→ Qué debes hacer
Según el texto sobre la caída de los precios del petróleo, la idea de procesar y refinar el crudo en este momento "tampoco es particularmente atractiva". Explica, por favor, el motivo que da el texto, en una a tres oraciones.

→ Texto de lectura

———

Una caída en los precios del crudo es el único mecanismo realmente global para motivar a los productores a extraer menos petróleo. No siempre funciona: muchas veces, los inversionistas descuentan los desplomes como aberraciones temporales, que no deben afectar sus decisiones de mediano y largo plazos. Pero hoy, con analistas líderes como Bob McNally prediciendo que el precio por barril podría llegar a dígitos individuales, es claro que estamos ante un escenario diferente. Muchos activos petroleros ya tienen costos de producción más altos que los precios de venta. Si los precios bajan aún más, las pérdidas rápidamente pueden volverse calamitosas.

Es cierto que aún hay supuestos y especulaciones en medio. Sabemos que la crisis es global, afectará a cientos de millones y tomará al menos meses en disiparse. Pero no sabemos, a ciencia cierta, cuántas personas se van a contagiar, por cuánto tiempo van a permanecer los cierres en ciudades y economías, y qué tan rápida será la recuperación. Tampoco sabemos cuánto tiempo va a seguir la guerra de precios entre rusos y saudíes. Esto introduce ruido al análisis.

Pero hay señales muy claras. Hoy, de acuerdo con el CEO de Vitol, el mundo está consumiendo 20% menos petróleo (unos 20 millones de barriles diarios) que hace unas semanas. Si el mundo no deja de extraer una cantidad equivalente pronto, pronto no van a haber alternativas de almacenamiento. Con crack spreads negativos, que significan que el barril de crudo es más caro que el barril de gasolina, la idea de procesarlo y refinarlo en este momento tampoco es particularmente atractiva. Éste no sólo va a ser el primer año en el que la demanda de petróleo no creció desde el 2008. Éste va a ser un año de destrucción de demanda.

———

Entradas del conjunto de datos
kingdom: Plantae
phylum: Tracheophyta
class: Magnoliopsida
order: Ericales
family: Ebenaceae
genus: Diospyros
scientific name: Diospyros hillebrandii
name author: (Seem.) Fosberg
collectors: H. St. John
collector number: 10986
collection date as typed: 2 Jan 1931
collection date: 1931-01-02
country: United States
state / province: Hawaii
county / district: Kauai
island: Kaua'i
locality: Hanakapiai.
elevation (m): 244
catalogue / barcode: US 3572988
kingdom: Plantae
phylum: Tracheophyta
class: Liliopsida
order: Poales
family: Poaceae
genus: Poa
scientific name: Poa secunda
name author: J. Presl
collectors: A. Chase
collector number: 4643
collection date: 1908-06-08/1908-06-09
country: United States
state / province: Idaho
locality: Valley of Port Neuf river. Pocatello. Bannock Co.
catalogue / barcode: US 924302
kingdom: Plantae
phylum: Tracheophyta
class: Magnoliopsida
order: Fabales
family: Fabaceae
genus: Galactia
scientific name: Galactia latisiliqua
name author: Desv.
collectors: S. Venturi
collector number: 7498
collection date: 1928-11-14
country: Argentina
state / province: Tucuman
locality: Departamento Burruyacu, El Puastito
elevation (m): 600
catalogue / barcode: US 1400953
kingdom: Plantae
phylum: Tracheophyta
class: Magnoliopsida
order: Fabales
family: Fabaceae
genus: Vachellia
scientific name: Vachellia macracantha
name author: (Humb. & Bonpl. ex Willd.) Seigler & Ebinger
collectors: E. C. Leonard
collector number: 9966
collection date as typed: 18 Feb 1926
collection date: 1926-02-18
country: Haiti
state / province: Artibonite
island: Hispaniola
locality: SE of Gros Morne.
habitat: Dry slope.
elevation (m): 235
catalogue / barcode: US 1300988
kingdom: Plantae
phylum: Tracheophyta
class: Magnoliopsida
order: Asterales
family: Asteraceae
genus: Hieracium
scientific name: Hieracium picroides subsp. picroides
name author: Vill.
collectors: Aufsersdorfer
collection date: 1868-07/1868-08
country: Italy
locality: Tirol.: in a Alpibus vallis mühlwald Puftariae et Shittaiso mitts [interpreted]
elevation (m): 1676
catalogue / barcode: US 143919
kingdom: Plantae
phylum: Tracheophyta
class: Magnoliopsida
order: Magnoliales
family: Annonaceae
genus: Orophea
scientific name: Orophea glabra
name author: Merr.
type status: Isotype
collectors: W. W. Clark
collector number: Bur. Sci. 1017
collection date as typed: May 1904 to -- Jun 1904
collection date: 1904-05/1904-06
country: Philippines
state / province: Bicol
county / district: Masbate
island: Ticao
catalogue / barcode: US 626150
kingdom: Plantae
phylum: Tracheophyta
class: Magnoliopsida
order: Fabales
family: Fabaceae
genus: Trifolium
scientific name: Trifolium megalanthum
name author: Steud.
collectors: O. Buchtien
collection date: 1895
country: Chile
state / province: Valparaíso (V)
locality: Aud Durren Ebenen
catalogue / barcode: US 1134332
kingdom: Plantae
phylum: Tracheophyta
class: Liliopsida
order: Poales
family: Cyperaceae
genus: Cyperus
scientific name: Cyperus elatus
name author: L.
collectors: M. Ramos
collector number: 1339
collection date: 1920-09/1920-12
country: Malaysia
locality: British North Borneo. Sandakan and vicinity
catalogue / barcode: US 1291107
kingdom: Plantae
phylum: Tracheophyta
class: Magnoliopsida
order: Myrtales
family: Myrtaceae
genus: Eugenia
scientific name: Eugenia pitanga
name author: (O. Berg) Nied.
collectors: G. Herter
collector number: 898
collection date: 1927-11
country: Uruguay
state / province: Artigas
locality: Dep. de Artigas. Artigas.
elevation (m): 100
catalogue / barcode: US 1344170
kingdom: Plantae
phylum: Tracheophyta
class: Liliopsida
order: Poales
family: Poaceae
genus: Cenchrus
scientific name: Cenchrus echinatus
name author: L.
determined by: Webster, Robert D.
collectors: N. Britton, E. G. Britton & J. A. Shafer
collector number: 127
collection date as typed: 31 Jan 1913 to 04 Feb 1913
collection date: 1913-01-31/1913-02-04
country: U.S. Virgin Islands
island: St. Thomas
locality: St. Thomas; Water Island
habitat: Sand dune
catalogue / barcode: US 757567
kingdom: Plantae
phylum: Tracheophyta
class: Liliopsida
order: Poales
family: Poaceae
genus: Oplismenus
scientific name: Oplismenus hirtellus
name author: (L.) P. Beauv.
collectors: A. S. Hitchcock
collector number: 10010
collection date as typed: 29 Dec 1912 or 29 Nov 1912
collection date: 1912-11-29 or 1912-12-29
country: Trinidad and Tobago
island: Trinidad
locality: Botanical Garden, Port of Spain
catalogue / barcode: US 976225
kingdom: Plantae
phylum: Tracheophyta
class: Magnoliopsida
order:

———

→ Respuesta del ejercicio
Los crack spreads son negativos, es decir, el barril de crudo es más caro que el barril de gasolina. Por eso procesarlo y refinarlo ahora no resulta particularmente atractivo.